1. Prof. Dr. med. Bernd Kieseier, Düsseldorf. Satellitensymposium „Copaxone® 2.0 – steigende Bedeutung trotz kommender Alternativen“, veranstaltet von Sanofi-Aventis Deutschland GmbH und TEVA Pharma GmbH im Rahmen des Kongresses der Deutschen Gesellschaft für Neurologie, Mannheim, 24. September 2010.

2. O’Connor P, et al. 250 microg or 500 microg interferon beta-1b versus 20 mg glatiramer acetate in relapsing-remitting multiple sclerosis: a prospective, randomised, multicentre study.

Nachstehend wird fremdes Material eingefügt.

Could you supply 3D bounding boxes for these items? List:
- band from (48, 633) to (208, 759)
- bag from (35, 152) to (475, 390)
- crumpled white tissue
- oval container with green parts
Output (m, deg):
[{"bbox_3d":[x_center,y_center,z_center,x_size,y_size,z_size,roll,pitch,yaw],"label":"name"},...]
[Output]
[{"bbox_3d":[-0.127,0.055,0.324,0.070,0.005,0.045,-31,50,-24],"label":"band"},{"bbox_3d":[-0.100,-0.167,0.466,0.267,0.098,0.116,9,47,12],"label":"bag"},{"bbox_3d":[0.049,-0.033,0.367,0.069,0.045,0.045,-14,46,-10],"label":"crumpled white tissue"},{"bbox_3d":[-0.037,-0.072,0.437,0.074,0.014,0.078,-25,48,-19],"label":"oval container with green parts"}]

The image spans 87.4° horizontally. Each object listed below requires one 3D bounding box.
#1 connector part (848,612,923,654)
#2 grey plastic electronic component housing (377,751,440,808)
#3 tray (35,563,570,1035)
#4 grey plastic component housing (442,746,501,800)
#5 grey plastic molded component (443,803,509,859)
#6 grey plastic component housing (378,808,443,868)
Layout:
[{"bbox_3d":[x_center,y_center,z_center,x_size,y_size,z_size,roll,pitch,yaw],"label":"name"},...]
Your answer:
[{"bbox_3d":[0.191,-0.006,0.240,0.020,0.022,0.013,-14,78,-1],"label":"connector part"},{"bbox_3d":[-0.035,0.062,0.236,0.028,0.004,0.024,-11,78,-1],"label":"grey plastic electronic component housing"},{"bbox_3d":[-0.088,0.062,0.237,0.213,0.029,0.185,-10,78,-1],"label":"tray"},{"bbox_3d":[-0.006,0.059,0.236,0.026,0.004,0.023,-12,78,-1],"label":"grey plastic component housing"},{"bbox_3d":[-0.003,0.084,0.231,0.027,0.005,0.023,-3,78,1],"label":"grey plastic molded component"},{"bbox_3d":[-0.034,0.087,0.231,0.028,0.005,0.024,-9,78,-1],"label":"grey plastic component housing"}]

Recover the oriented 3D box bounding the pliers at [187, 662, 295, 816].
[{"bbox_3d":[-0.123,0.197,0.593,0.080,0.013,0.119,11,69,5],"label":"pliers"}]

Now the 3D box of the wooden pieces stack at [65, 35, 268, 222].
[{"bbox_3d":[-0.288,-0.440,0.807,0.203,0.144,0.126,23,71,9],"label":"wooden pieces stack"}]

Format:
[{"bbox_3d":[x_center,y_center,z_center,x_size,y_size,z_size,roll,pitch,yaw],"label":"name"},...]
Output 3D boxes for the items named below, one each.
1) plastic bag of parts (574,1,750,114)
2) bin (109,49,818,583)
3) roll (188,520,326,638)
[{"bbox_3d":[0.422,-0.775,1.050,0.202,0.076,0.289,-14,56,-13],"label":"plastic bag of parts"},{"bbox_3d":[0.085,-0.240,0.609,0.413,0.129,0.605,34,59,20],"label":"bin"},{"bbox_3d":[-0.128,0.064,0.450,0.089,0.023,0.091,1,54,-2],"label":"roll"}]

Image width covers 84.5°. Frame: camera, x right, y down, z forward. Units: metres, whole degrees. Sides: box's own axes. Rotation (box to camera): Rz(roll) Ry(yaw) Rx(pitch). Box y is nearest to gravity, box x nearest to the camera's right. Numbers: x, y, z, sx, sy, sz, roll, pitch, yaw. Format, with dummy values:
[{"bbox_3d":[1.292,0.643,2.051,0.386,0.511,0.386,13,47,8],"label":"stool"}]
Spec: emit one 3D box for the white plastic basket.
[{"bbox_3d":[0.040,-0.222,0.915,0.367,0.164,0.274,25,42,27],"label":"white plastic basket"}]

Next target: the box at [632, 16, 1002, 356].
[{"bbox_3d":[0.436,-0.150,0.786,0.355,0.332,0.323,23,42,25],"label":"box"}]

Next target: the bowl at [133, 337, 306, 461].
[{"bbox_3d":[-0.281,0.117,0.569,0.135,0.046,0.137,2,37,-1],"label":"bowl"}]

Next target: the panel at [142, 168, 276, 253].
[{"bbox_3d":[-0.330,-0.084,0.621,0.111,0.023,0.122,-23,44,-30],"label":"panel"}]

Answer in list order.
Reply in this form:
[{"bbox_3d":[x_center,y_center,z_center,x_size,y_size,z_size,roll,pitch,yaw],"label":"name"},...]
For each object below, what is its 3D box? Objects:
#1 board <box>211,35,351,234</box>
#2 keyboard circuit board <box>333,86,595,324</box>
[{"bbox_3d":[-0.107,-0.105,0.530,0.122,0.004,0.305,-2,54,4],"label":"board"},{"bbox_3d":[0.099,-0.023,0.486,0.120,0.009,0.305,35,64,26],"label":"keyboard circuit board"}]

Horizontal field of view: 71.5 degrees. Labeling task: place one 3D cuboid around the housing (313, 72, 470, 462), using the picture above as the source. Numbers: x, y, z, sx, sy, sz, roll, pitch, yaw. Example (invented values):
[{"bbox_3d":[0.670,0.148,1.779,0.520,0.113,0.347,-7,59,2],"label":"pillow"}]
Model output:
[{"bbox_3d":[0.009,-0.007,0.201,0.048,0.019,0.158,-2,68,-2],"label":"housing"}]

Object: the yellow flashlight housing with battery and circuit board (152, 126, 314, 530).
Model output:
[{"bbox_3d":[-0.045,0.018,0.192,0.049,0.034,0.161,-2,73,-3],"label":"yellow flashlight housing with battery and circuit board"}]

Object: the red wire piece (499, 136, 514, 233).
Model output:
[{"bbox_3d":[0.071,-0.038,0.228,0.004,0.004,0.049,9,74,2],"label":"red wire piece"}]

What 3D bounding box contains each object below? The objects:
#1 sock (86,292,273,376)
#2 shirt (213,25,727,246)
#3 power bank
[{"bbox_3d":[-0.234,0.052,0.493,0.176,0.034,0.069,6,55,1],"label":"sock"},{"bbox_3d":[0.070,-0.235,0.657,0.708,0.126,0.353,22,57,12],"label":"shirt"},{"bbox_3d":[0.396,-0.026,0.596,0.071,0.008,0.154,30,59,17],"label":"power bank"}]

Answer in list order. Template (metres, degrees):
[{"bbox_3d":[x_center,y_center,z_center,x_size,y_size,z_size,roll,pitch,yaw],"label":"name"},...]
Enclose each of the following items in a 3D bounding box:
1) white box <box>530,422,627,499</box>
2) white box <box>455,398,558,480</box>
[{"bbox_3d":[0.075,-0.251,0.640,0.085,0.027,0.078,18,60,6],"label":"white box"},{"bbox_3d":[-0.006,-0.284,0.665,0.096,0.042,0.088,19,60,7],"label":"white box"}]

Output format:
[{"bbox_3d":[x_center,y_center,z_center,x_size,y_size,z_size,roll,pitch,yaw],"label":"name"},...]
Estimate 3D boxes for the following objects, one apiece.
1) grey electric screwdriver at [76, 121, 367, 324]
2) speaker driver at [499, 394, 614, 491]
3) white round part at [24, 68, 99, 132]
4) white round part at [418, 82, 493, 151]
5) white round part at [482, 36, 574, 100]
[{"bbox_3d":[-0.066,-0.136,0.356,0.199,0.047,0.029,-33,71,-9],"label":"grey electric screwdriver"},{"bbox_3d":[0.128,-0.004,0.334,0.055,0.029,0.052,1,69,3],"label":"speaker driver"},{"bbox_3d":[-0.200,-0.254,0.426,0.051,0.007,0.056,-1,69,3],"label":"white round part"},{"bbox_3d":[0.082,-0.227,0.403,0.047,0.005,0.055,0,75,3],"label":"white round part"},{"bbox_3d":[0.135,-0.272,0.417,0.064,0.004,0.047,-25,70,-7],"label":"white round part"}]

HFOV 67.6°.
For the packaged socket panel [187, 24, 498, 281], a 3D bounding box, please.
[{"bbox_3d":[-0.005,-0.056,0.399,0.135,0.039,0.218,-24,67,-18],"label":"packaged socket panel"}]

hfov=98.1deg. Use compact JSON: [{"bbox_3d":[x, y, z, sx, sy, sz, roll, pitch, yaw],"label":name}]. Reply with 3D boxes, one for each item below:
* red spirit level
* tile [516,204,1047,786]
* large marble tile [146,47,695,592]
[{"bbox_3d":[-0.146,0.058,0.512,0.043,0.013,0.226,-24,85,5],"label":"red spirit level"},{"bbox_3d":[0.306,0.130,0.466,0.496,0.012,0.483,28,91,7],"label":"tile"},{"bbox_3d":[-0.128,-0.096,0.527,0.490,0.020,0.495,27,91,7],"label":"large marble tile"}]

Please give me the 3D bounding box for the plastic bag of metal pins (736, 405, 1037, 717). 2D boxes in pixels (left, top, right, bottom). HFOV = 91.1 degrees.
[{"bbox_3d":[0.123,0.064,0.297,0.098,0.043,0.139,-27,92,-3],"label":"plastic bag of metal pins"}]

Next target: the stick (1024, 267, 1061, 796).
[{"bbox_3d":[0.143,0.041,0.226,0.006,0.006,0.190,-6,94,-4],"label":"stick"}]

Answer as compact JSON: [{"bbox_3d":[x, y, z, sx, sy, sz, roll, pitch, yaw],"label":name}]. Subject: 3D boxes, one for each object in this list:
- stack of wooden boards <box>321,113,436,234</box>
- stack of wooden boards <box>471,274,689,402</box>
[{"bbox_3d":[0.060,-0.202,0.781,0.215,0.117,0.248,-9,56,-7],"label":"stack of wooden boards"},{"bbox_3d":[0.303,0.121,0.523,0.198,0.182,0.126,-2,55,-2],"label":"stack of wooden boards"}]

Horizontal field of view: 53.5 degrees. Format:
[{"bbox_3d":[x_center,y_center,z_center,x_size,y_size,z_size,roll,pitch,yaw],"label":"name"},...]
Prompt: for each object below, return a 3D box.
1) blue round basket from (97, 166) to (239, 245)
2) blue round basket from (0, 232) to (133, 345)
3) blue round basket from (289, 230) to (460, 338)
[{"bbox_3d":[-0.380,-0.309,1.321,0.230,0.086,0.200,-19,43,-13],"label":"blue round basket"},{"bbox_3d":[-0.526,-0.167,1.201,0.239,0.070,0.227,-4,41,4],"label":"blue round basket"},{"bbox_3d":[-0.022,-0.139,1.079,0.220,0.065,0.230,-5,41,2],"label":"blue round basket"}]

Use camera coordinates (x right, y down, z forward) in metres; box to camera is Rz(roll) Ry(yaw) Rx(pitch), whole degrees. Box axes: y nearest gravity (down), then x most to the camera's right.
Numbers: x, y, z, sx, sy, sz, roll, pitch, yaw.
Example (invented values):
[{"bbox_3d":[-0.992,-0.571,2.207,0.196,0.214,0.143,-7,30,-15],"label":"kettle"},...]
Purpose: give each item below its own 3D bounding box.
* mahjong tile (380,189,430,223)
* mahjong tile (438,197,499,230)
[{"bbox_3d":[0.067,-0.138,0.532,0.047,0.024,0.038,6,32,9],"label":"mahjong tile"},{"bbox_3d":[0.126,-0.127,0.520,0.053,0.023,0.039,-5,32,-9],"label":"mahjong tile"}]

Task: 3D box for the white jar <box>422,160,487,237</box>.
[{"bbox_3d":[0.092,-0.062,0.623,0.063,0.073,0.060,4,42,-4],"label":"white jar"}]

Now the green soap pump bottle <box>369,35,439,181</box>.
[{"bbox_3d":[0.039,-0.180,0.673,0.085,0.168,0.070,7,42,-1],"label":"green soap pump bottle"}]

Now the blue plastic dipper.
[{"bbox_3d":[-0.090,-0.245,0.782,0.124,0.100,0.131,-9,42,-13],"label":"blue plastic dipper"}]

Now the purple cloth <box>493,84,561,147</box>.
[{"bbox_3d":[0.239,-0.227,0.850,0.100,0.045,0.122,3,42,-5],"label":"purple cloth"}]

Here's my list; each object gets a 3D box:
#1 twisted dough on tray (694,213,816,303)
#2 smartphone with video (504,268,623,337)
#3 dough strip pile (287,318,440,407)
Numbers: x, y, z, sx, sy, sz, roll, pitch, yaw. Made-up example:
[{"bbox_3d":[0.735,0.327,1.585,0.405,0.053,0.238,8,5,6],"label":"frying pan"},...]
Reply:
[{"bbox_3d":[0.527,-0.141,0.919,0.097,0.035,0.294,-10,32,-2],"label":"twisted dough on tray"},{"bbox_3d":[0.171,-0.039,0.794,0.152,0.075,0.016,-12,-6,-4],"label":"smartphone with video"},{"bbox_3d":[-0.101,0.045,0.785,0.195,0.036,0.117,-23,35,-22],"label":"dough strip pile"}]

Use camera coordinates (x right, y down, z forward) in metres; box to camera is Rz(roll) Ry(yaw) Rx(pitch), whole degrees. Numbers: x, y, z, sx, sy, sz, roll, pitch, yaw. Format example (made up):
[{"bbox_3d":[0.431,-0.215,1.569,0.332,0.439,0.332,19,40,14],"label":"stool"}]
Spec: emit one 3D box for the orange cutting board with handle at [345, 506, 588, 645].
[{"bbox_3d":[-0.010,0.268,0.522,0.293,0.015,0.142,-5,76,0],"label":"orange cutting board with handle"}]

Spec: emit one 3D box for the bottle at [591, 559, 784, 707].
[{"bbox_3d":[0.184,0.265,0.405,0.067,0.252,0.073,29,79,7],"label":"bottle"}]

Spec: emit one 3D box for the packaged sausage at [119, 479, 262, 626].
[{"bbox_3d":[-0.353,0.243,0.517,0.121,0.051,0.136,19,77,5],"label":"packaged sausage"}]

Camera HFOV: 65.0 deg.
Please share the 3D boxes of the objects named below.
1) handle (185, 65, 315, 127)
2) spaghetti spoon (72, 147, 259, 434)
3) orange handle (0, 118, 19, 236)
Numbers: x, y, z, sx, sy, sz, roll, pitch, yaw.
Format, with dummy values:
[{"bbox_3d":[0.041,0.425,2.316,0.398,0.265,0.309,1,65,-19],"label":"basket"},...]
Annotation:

Lancet Neurol 2009;8:889–97.

3. Mikol DD, et al. Comparison of subcutaneous interferon beta-1a with glatiramer acetate in patients with relapsing multiple sclerosis (the Rebif vs. glatiramer acetate in relapsing MS disease [REGARD] study): a multicentre, randomised, parallel, open-label trial. Lancet Neurol 2008;7:903–14.

4. Ford C. Continuous long-term immunomodulatory therapy in relapsing multiple sclerosis: results from the 15-year analysis of the US prospective open-label study of glatiramer acetate. Mult Scler 2010;16:342–50.